If you are looking for a destination that has low impact tourism, varying landscapes, dreamy beaches then I highly recommend including Sumba in a visit to Indonesia. Despite Sumba being twice the size of Bali it has only a fifth of the population and compared to hectic Bali, with traffic everywhere, we barely saw any traffic on Sumba during the 50 minute drive to our hotel, the newly opened Design Hotel, Cap Karoso. Located in the Kodi region in the west of Sumba Cap Karoso was our home for a week and by the time we left we felt that we had gained an extended family.
From Cap Karoso we explored by bike, by foot and by car the diverse and unspoiled landscape which ranged from tropical forests and savannas to waterfalls and dry plains. We swam in fresh a water lagoon located in an underground cave and the salt water Weekuri Lake which we could cycle to from the hotel. We visited the local village of Buku Bani which is home to the most powerful Marapu shamans of the region and engaged with the local villagers whose religion is based on a belief in ancestral spirits and the power of the natural world. A visit to Pero Konda, a small predominately Muslim fishing village, located at the mouth of the river and on a beautiful beach, was an interesting contrast to Buku Bani with it’s distinctively tall roofs and megalithic tombs.
The boys learnt to surf and surfed every day. Unlike many surfing spots, they did not have to compete with anyone else for the waves, it was just the two of them and their instructors. When the sea was calm we took out paddle boards and kayaks.
At sunset we watched the sun go down over the Indian Ocean sipping locally inspired cocktails whilst listening to chill out sounds created by the visiting DJs JOYLI. One evening we experienced riding bareback on local Sandalwood horses on Koroso beach. None of us had ridden a horse before so this was a truly unique experience for us.
Even on a remote island like Sumba you can indulge in a unique blend of a fine dining restaurant and a community table. Julang at Cap Karoso hosts visiting star chefs to create tasting menus using ingredients from the hotel’s organic farm. Whilst most of our meals were taken at the Beach Club we really enjoyed an intimate dining experience at Julang with Italian chef Maurizio Bombini.
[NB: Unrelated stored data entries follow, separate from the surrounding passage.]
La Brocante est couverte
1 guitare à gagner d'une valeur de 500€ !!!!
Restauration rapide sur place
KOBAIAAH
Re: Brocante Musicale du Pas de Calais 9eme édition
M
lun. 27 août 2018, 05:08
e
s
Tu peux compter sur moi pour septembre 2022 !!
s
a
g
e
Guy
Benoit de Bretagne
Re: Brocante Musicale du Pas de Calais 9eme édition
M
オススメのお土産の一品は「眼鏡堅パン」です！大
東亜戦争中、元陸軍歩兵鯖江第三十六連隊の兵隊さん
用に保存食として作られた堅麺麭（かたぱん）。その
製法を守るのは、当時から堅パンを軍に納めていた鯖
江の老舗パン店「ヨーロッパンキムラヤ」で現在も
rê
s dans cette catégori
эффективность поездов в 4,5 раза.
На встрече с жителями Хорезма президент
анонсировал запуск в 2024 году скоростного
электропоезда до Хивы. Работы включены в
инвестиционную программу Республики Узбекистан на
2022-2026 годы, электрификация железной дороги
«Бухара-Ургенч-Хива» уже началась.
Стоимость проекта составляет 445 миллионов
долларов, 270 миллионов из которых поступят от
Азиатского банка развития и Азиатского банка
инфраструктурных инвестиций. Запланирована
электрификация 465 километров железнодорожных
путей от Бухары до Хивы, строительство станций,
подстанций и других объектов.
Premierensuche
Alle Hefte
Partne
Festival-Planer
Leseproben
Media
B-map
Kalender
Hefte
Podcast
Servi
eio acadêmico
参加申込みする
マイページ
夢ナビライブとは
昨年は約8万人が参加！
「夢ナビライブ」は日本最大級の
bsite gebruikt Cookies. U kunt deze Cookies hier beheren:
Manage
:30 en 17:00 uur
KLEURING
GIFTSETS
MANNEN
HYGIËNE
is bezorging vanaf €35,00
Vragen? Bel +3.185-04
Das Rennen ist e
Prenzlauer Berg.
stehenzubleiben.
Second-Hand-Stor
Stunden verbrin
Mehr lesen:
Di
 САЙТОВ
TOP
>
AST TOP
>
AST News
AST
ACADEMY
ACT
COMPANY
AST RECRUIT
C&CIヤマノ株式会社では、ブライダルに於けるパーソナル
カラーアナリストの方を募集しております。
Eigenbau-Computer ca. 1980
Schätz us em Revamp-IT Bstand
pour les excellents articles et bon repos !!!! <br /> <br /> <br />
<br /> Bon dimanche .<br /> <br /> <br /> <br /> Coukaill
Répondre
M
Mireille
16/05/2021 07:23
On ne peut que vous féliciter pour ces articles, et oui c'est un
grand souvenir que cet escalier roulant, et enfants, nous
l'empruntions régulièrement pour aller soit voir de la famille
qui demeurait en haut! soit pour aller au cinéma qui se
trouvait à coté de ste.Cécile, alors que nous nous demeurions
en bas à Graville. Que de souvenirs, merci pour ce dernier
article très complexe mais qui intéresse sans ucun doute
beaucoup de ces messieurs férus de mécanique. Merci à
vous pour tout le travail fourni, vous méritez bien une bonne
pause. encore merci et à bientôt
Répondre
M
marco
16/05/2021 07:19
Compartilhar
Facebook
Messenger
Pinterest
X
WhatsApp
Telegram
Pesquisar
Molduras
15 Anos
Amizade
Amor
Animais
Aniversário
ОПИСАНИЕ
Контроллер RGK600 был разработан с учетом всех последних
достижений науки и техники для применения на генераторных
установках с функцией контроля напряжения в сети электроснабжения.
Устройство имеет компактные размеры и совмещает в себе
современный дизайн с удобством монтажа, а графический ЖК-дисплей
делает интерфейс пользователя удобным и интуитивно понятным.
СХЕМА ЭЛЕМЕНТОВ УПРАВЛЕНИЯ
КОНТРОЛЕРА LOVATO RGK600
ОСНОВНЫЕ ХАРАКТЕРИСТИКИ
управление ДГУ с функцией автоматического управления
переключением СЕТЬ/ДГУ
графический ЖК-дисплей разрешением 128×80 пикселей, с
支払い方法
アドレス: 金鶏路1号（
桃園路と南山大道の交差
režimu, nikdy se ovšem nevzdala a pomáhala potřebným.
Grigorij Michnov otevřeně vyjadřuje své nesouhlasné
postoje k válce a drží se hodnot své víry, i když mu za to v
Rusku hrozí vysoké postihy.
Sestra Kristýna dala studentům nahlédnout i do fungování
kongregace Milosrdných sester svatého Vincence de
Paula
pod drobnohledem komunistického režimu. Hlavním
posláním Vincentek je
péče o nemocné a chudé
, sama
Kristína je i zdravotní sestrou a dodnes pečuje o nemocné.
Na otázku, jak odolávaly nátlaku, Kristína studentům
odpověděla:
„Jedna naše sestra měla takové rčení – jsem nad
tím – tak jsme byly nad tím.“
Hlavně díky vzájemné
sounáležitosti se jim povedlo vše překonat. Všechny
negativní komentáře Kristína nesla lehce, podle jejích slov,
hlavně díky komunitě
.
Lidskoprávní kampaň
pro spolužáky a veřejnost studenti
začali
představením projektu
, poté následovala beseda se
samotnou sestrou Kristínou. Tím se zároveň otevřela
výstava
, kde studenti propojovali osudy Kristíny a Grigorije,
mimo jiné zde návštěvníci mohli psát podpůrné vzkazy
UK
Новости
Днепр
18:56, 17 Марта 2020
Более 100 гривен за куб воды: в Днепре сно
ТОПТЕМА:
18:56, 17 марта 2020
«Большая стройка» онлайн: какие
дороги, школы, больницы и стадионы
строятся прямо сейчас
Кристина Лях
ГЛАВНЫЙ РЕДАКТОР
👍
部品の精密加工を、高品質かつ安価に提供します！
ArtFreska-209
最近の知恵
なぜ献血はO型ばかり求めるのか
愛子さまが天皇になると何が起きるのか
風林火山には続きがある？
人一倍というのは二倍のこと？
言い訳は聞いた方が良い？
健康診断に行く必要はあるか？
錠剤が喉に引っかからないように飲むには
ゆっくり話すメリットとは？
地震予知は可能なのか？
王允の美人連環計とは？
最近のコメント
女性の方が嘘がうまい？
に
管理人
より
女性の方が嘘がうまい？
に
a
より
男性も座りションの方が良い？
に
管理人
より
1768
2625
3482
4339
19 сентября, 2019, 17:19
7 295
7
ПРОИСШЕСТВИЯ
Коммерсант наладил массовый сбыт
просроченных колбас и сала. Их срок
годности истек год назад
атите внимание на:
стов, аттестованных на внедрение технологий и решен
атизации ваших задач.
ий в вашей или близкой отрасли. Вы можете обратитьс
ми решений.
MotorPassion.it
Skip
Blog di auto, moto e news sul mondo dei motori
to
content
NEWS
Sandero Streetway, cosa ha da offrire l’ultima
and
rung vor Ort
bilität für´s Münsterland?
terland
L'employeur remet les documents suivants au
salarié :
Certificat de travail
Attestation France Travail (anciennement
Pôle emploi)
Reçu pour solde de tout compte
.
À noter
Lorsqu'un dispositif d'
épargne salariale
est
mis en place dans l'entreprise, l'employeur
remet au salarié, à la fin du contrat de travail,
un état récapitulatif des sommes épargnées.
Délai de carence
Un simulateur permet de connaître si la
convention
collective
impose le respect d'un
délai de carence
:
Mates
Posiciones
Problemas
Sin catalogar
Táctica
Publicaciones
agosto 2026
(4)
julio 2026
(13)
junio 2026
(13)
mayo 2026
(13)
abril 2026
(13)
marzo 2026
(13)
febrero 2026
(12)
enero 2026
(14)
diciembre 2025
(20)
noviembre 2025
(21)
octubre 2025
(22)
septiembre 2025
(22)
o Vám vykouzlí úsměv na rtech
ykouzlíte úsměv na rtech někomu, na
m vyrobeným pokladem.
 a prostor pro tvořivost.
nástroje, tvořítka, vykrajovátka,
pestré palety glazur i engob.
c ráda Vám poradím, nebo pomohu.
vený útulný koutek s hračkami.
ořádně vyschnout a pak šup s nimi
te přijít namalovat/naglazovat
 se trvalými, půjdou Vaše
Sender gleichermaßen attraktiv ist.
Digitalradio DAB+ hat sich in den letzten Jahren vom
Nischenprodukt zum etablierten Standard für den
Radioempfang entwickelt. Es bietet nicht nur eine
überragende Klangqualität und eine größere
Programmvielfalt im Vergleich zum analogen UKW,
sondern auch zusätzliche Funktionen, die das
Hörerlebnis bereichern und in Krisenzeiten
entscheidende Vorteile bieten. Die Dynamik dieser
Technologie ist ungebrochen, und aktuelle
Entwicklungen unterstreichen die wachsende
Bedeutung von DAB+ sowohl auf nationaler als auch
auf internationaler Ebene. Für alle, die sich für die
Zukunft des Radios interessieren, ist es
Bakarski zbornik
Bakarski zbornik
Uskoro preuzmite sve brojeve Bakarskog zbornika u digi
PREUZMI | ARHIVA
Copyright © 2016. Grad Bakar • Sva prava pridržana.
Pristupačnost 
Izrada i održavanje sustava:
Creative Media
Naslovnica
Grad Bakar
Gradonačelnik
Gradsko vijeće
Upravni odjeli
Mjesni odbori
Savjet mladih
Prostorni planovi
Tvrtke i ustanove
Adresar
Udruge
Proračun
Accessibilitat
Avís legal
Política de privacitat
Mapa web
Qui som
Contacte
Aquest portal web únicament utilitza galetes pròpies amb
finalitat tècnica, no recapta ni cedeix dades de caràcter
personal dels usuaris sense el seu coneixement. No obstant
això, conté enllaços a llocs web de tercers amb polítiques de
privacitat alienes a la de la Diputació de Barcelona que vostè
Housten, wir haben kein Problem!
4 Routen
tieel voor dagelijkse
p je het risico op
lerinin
There is so much to see and do on Sumba we didn’t have time to do everything but we left feeling completely spoilt and educated and were sad to leave. The staff at Cap Karoso made our stay, they were so kind, thoughtful, funny and attentive. Sumba is a magical place where time stands still and has left a special mark on our hearts.
Helen travelled to Sumba with her family in August 2023.